What is the best java image processing library/approach? [closed]

Solution 1:

I know this question is quite old, but as new software comes out it does help to get some new links to projects that might be interesting for folks.

imgscalr is pure-Java image resizing (and simple ops like padding, cropping, rotating, brighten/dimming, etc.) library that is painfully simple to use - a single class consists of a set of simple graphics operations all defined as static methods that you pass an image and get back a result.

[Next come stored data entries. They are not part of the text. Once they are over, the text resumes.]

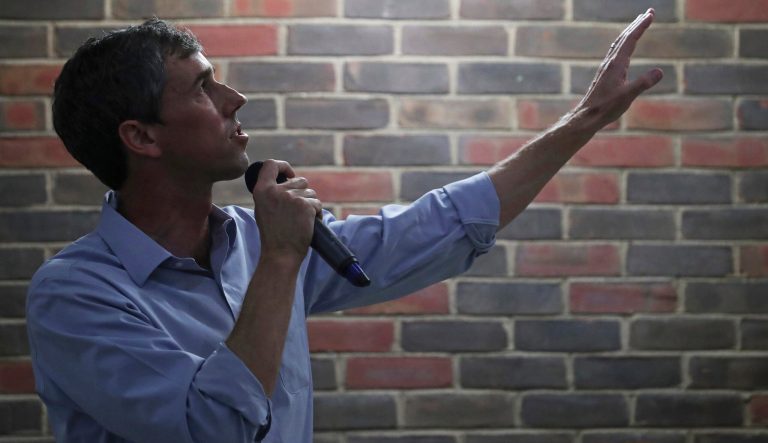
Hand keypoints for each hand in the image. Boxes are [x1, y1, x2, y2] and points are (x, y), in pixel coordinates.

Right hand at [250, 159, 321, 259]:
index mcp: (261, 190)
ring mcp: (291, 197)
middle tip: (297, 213)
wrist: (280, 253)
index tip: (290, 175)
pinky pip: (318, 204)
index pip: (271, 164)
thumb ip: (272, 193)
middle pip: (299, 180)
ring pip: (311, 192)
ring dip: (311, 205)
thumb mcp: (264, 209)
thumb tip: (289, 181)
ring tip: (301, 220)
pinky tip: (309, 224)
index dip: (284, 166)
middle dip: (303, 194)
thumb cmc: (273, 235)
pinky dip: (317, 214)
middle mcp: (276, 190)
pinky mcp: (306, 205)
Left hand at [575, 8, 663, 129]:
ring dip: (629, 32)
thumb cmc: (606, 107)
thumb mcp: (628, 96)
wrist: (587, 116)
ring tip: (637, 24)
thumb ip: (643, 83)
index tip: (650, 14)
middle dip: (636, 24)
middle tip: (649, 12)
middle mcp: (610, 63)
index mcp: (616, 64)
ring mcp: (606, 68)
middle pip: (624, 38)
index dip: (641, 26)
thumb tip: (660, 71)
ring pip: (618, 44)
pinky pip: (614, 53)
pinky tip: (623, 47)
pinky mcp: (604, 75)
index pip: (630, 40)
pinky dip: (622, 44)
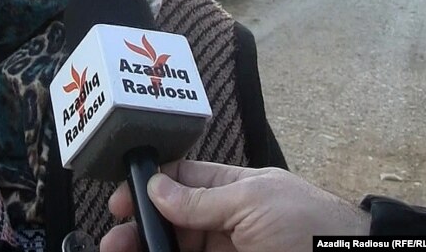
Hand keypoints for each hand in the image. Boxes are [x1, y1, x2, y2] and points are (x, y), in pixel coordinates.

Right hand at [100, 160, 369, 251]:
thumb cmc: (312, 226)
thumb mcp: (254, 202)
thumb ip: (201, 199)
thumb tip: (156, 186)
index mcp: (235, 191)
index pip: (183, 181)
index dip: (150, 186)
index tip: (120, 201)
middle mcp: (228, 223)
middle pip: (173, 222)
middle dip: (141, 228)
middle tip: (113, 243)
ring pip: (179, 249)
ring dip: (149, 249)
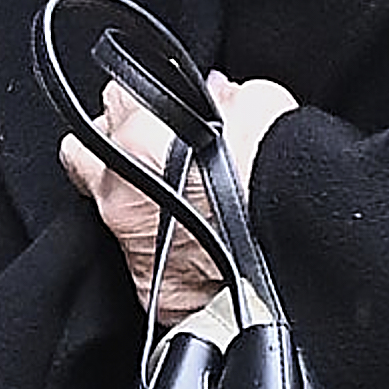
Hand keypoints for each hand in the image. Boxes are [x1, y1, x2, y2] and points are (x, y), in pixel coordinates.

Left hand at [61, 73, 298, 324]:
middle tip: (146, 156)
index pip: (111, 103)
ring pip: (109, 215)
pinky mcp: (153, 292)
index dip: (134, 106)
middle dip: (108, 151)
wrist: (305, 242)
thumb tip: (220, 96)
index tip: (150, 112)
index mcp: (137, 138)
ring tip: (179, 209)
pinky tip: (193, 252)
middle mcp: (121, 193)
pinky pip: (143, 267)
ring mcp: (132, 246)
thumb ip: (224, 97)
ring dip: (137, 207)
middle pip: (82, 156)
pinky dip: (163, 257)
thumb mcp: (257, 103)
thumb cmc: (282, 168)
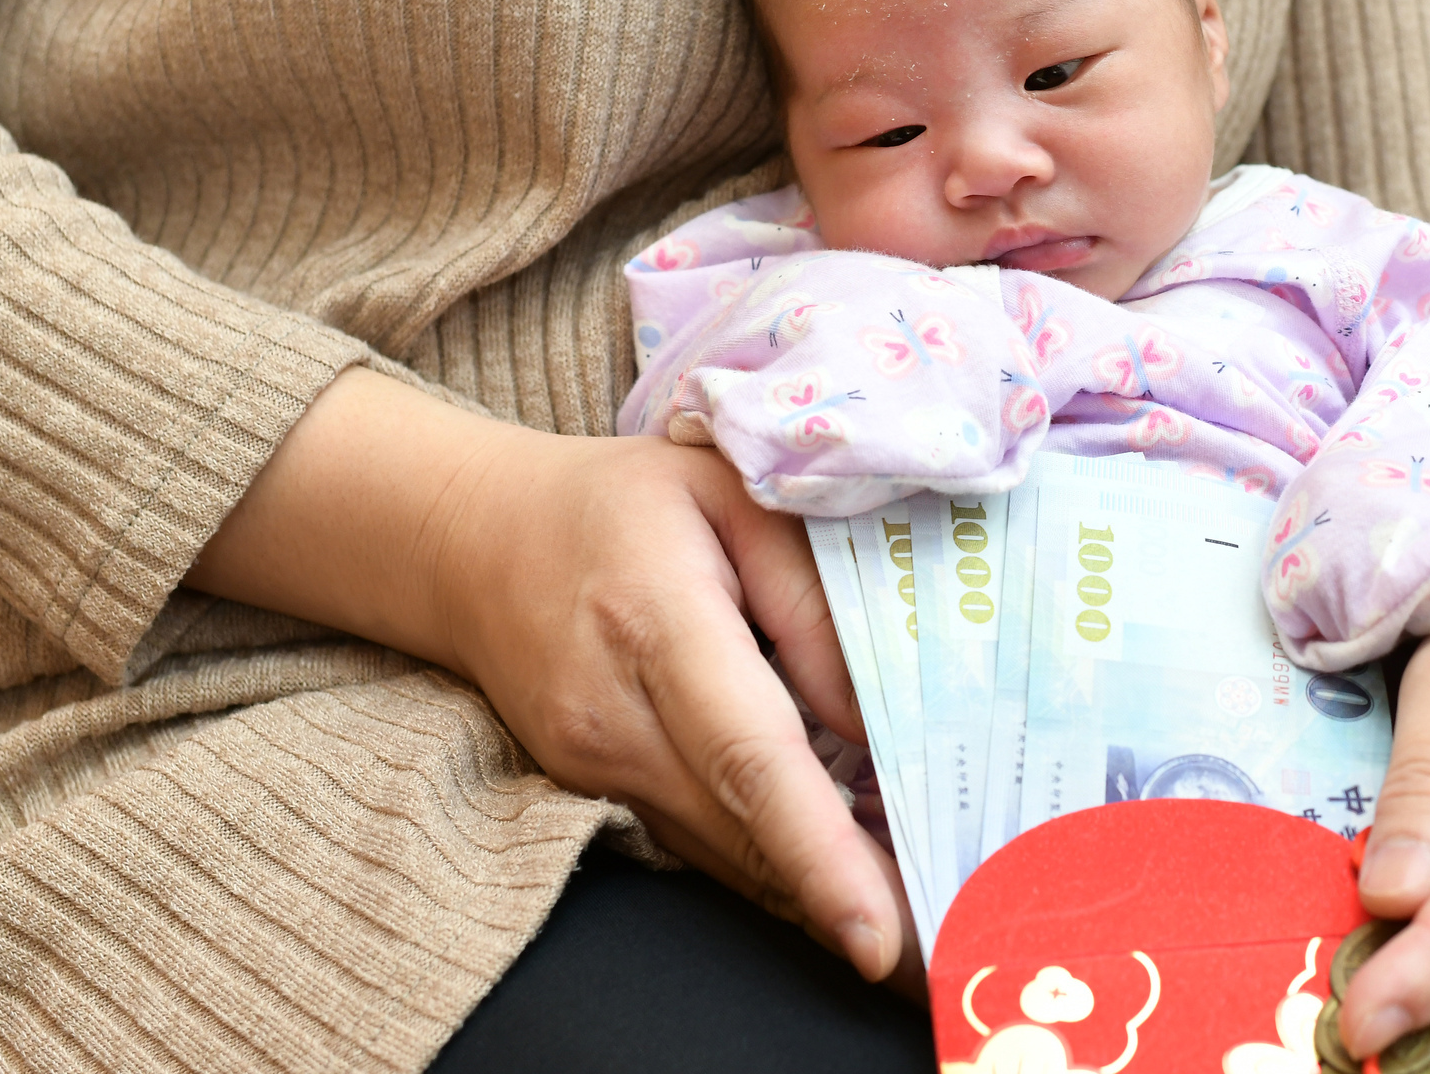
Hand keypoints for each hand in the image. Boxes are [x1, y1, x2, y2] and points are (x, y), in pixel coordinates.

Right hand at [190, 369, 911, 980]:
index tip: (875, 931)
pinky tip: (848, 878)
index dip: (817, 849)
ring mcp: (594, 766)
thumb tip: (873, 719)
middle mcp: (614, 714)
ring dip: (819, 894)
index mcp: (657, 620)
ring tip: (927, 916)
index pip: (748, 753)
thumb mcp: (734, 494)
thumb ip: (811, 598)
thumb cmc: (624, 501)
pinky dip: (774, 866)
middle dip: (848, 897)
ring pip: (725, 853)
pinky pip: (701, 842)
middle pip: (745, 828)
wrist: (472, 538)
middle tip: (957, 936)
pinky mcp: (594, 792)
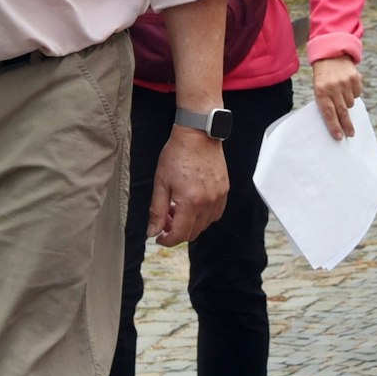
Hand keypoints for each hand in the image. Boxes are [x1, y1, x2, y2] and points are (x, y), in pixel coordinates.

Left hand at [149, 125, 228, 245]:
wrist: (197, 135)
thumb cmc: (177, 154)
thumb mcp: (161, 183)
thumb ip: (157, 211)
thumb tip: (152, 232)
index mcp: (191, 201)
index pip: (180, 234)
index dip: (167, 240)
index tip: (159, 237)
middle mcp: (208, 202)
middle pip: (193, 232)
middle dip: (177, 231)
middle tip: (165, 219)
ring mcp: (219, 197)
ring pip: (204, 225)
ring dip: (190, 224)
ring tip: (177, 208)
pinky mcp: (224, 191)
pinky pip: (215, 214)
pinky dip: (202, 216)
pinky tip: (192, 205)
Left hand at [311, 57, 361, 139]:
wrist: (331, 55)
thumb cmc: (323, 77)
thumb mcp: (319, 88)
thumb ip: (326, 102)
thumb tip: (337, 121)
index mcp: (321, 91)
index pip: (328, 113)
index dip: (334, 126)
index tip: (339, 137)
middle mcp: (333, 88)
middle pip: (342, 112)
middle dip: (347, 125)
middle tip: (351, 134)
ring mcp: (345, 82)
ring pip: (351, 103)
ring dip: (347, 102)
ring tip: (341, 93)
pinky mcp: (355, 78)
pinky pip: (357, 93)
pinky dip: (354, 93)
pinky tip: (347, 85)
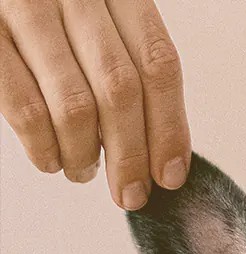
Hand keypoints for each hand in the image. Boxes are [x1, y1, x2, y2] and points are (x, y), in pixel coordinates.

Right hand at [0, 0, 190, 210]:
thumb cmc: (60, 9)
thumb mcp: (104, 18)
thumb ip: (130, 63)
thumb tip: (157, 147)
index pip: (158, 64)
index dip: (169, 127)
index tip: (170, 174)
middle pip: (121, 90)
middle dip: (131, 155)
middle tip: (131, 193)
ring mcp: (26, 11)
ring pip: (75, 105)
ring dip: (85, 155)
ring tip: (84, 173)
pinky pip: (25, 107)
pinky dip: (43, 146)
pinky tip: (52, 160)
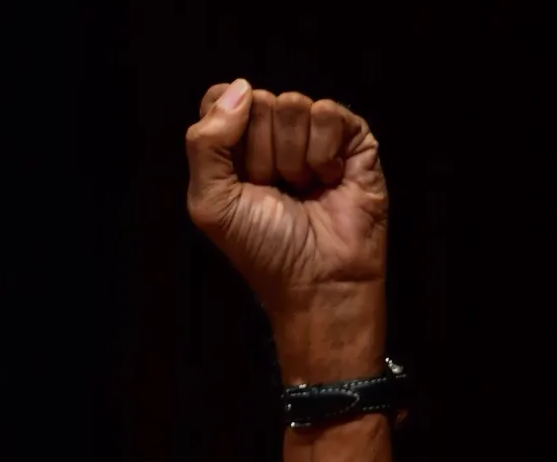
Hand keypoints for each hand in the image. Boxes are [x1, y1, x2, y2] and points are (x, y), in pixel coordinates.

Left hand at [185, 79, 388, 381]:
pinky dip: (321, 153)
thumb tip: (239, 88)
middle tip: (272, 189)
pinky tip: (326, 180)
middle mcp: (272, 134)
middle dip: (259, 153)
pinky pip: (327, 112)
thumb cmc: (262, 247)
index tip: (236, 173)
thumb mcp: (210, 201)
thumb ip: (205, 143)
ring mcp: (313, 133)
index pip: (221, 97)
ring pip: (292, 104)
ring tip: (300, 188)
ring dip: (291, 158)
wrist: (315, 278)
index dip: (225, 129)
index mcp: (233, 145)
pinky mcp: (351, 137)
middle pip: (256, 101)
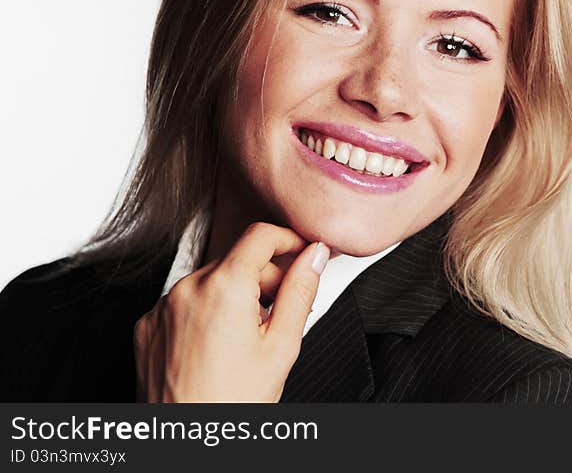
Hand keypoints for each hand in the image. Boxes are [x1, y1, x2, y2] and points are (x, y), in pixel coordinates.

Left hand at [133, 222, 328, 401]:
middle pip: (238, 260)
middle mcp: (187, 289)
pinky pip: (185, 302)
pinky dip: (206, 313)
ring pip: (212, 281)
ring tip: (248, 339)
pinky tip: (218, 346)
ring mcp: (162, 307)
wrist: (186, 445)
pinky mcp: (147, 325)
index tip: (302, 251)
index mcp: (224, 288)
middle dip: (265, 280)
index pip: (261, 235)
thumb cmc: (231, 405)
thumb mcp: (281, 346)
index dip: (289, 239)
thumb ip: (301, 291)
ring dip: (236, 297)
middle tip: (282, 315)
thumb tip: (315, 256)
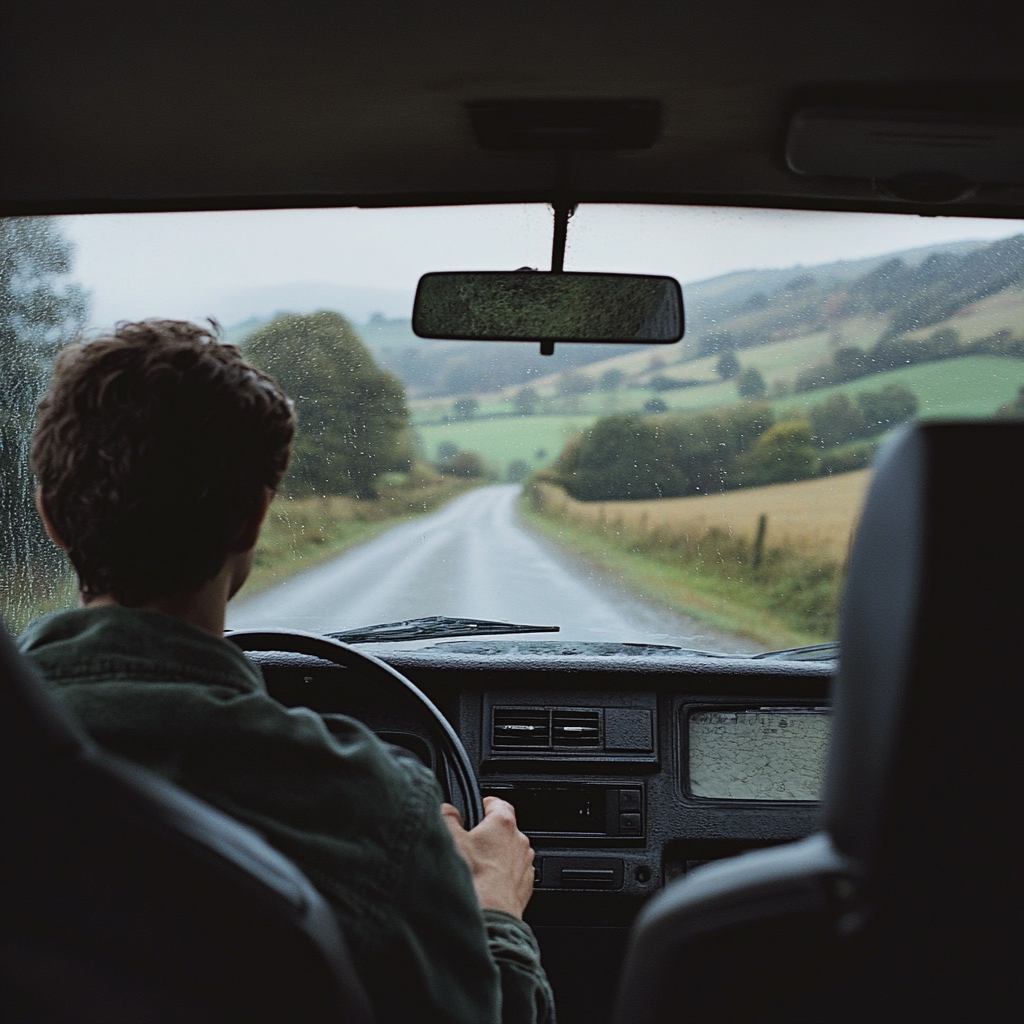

The most basic example of using the library would look like this:

BufferedImage thumbnail = Scalr.resize(image, 150);

And a more typical usage to generate image thumbnails using a few quality tweaks and the like might look like this:

import static org.imgscalr.Scalr.*;

public static BufferedImage createThumbnail(BufferedImage img) {
    // Create quickly, then smooth and brighten it.
    img = resize(img, Method.SPEED, 125, OP_ANTIALIAS, OP_BRIGHTER);

    // Let's add a little border before we return result.
    return pad(img, 4);
}

All image-processing operations use the raw Java2D pipeline (which is hardware accelerated on major platforms) and won't introduce the pain of calling out via JNI like library contention in your code.

imgscalr has also been deployed in large-scale productions in quite a few places - the inclusion of the AsyncScalr class makes it a perfect drop-in for any server-side image processing.

There are numerous tweaks to image-quality you can use to trade off between speed and quality with the highest ULTRA_QUALITY mode providing a scaled result that looks better than GIMP's Lancoz3 implementation.

Solution 2:

There's ImageJ, which boasts to be the

world's fastest pure Java image processing program

It can be used as a library in another application. It's architecture is not brilliant, but it does basic image processing tasks.

Solution 3:

Another good alternative: Marvin

Solution 4:

I'm not a Java guy, but OpenCV is great for my needs. Not sure if it fits yours. Here's a Java port, I think: http://docs.opencv.org/2.4/doc/tutorials/introduction/desktop_java/java_dev_intro.html

Solution 5:

Processing is new but very, very good.